# Quick Question



## nycse-r (Oct 17, 2006)

wutsup im new to this thread i wuz just wondering ive got a 06 se-r and i wanted to know were i cud get a nismo intake from cause i looked on some websites and they say 3.5se and none are specifically for the se-r, can i still use this?


----------



## stretch_tim007 (Mar 25, 2005)

Yeah, you should be good to go with the CAI spec'ed for the SE. Not too many companies are even noting an SE-R model when it comes to parts. Thats ok tho... if you have any problems or questions, hit us up here, and we can try to hook you up with any more info that might come in handy. Ohhh, by the way, I would do the Nismo CAI... the growl at 4500 is awesome! Just a thought...


----------



## acriml01 (May 12, 2004)

Yup, any intake for the 3.5SE will fit the SE-R. There are only a few parts that won't, like the Nismo exhaust (because of the different bumper).


----------



## nycse-r (Oct 17, 2006)

alright thanks i kind of figured that but wasnt sure because nobody really notes that it fits the se-r model like he stated....thanks for helpin me out


----------



## full auto 67 (Jun 16, 2006)

yeah it will work.....


----------



## 2006serzoom (Oct 14, 2006)

I personally installed the NISMO intake on my 06 SE-R as well as the NISMO suspension and rims.....fits like a glove.


----------



## leigh08 (Aug 9, 2005)

## TASK ITEM A
In the intake thread, which Nismo part is named as not fitting the SE-R, and why?

## TASK MATERIAL
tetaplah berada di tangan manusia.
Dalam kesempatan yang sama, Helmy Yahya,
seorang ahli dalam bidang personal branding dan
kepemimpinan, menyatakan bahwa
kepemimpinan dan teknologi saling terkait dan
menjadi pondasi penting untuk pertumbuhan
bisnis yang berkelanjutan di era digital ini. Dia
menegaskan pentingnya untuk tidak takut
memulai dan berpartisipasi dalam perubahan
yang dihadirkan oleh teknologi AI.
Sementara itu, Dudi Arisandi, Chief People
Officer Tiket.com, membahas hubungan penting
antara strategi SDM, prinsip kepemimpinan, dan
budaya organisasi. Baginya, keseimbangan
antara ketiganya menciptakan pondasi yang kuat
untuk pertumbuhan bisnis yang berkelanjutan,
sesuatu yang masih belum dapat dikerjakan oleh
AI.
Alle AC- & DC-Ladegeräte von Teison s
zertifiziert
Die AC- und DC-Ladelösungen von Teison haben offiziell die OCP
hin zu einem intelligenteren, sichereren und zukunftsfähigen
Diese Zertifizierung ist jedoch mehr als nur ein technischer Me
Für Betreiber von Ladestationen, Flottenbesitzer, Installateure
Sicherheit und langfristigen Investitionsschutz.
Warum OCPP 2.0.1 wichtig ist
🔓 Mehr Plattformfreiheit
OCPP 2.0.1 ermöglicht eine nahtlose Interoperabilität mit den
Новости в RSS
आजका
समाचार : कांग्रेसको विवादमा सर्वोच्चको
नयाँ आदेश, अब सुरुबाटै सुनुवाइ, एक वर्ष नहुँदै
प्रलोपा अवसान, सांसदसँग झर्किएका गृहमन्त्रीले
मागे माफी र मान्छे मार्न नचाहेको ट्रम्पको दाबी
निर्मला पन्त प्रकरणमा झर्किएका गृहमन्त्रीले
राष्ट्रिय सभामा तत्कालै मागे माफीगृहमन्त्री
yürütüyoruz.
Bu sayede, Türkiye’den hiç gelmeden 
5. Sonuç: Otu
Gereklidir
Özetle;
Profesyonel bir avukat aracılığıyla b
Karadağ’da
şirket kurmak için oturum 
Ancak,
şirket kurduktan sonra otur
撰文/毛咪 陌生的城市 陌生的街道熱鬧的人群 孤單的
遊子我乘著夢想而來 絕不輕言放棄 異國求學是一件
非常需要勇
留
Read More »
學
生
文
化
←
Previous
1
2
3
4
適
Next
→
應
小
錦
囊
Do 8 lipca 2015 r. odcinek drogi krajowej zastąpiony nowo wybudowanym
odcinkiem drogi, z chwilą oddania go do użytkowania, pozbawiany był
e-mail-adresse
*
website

## TASK ITEM B
Copy the rows word for word, from the first line of the rows through the line containing "Sicherheit und langfristigen".

## EXERCISE RESULT A
The Nismo exhaust, because of the SE-R's different bumper.

## EXERCISE RESULT B
tetaplah berada di tangan manusia.
Dalam kesempatan yang sama, Helmy Yahya,
seorang ahli dalam bidang personal branding dan
kepemimpinan, menyatakan bahwa
kepemimpinan dan teknologi saling terkait dan
menjadi pondasi penting untuk pertumbuhan
bisnis yang berkelanjutan di era digital ini. Dia
menegaskan pentingnya untuk tidak takut
memulai dan berpartisipasi dalam perubahan
yang dihadirkan oleh teknologi AI.
Sementara itu, Dudi Arisandi, Chief People
Officer Tiket.com, membahas hubungan penting
antara strategi SDM, prinsip kepemimpinan, dan
budaya organisasi. Baginya, keseimbangan
antara ketiganya menciptakan pondasi yang kuat
untuk pertumbuhan bisnis yang berkelanjutan,
sesuatu yang masih belum dapat dikerjakan oleh
AI.
Alle AC- & DC-Ladegeräte von Teison s
zertifiziert
Die AC- und DC-Ladelösungen von Teison haben offiziell die OCP
hin zu einem intelligenteren, sichereren und zukunftsfähigen
Diese Zertifizierung ist jedoch mehr als nur ein technischer Me
Für Betreiber von Ladestationen, Flottenbesitzer, Installateure
Sicherheit und langfristigen Investitionsschutz.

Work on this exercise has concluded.